Normally a range of electronic transmissions help investigators and controllers track a plane’s altitude, direction and speed. But those so-called transponders aboard the Boeing 777 apparently didn’t report anything amiss, until they stopped working altogether.
Malaysian military radar readings indicated the plane may have reversed course and investigators were examining whether the plane attempted to turn around after encountering a problem.
The plane’s disappearance has already exposed flaws in global air safety. The disclosure that two passengers had stolen passports led Interpol to warn that few countries are rigorously checking its database to foil that practice.
The men using an Austrian and Italian passports stolen in Thailand have not yet been identified. Mr Rahman says CCTV images of the passengers boarding the flight showed one, or both, of the men resembled the black Italian footballer Mario Balotelli.

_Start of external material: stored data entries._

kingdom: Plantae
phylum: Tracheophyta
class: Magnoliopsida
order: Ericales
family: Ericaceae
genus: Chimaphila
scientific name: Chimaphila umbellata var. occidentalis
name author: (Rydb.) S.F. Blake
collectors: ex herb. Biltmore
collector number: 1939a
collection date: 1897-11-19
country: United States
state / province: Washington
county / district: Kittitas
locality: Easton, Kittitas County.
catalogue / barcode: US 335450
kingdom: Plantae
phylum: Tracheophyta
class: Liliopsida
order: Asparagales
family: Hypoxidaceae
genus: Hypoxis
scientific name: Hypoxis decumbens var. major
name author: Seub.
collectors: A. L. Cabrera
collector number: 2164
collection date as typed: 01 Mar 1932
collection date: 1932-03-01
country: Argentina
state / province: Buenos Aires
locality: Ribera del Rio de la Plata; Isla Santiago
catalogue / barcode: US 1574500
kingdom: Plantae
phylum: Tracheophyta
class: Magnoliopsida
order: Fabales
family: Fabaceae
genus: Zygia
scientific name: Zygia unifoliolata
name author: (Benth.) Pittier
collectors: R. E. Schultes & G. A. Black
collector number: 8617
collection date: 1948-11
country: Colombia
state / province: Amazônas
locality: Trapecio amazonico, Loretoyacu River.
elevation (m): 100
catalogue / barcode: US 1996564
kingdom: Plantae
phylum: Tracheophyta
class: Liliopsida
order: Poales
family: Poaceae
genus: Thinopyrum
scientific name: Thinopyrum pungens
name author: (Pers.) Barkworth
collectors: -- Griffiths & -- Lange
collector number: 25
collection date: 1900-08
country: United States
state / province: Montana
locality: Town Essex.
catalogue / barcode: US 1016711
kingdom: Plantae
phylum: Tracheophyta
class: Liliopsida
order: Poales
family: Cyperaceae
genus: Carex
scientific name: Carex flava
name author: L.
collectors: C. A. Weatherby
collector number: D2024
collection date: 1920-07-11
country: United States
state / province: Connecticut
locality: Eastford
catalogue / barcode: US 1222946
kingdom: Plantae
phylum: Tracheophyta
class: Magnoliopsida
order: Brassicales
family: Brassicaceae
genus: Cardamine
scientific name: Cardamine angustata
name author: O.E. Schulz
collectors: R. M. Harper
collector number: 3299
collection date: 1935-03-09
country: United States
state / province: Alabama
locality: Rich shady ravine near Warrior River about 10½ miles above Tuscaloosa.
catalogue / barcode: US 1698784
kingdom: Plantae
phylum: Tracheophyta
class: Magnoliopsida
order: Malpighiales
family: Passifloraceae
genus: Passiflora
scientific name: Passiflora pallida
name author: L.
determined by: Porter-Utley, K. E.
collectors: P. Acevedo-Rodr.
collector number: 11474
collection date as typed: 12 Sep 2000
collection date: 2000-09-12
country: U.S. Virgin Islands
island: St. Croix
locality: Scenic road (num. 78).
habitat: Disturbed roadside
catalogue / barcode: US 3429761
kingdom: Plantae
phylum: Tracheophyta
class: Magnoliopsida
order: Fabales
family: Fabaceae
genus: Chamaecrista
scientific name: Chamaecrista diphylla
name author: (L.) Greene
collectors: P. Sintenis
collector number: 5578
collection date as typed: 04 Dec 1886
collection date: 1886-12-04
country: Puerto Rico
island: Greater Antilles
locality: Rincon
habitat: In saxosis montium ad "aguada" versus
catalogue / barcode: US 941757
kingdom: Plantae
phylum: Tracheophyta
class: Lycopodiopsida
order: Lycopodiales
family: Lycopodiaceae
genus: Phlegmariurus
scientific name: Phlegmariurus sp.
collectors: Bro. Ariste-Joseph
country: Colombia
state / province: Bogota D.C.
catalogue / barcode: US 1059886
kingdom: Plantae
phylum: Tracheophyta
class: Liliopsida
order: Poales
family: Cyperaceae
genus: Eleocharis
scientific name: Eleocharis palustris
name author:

A Thai travel agent who booked them on to the plane told the Financial Times the tickets were arranged with an “Iranian contact” on behalf of clients looking for cheap tickets to Europe. The ticket involved an onward leg from Beijing to Amsterdam.
China is becoming increasingly impatient with Malaysia over the search. Half of those onboard were Chinese.
The foreign ministry says China had been urging Malaysia to speed up search and rescue efforts. China has dispatched more ships to the area and sent officials to Kuala Lumpur. It is also deploying its space satellites to help the search.
Malaysia Airlines has asked airport authorities, including Auckland, to step up security and baggage checks. Auckland has a daily flight to Kuala Lumpur.
Malaysia Airways is continuing to provide support to the families of passengers and has announced five family members for each passenger will be able to fly to Kuala Lumpur.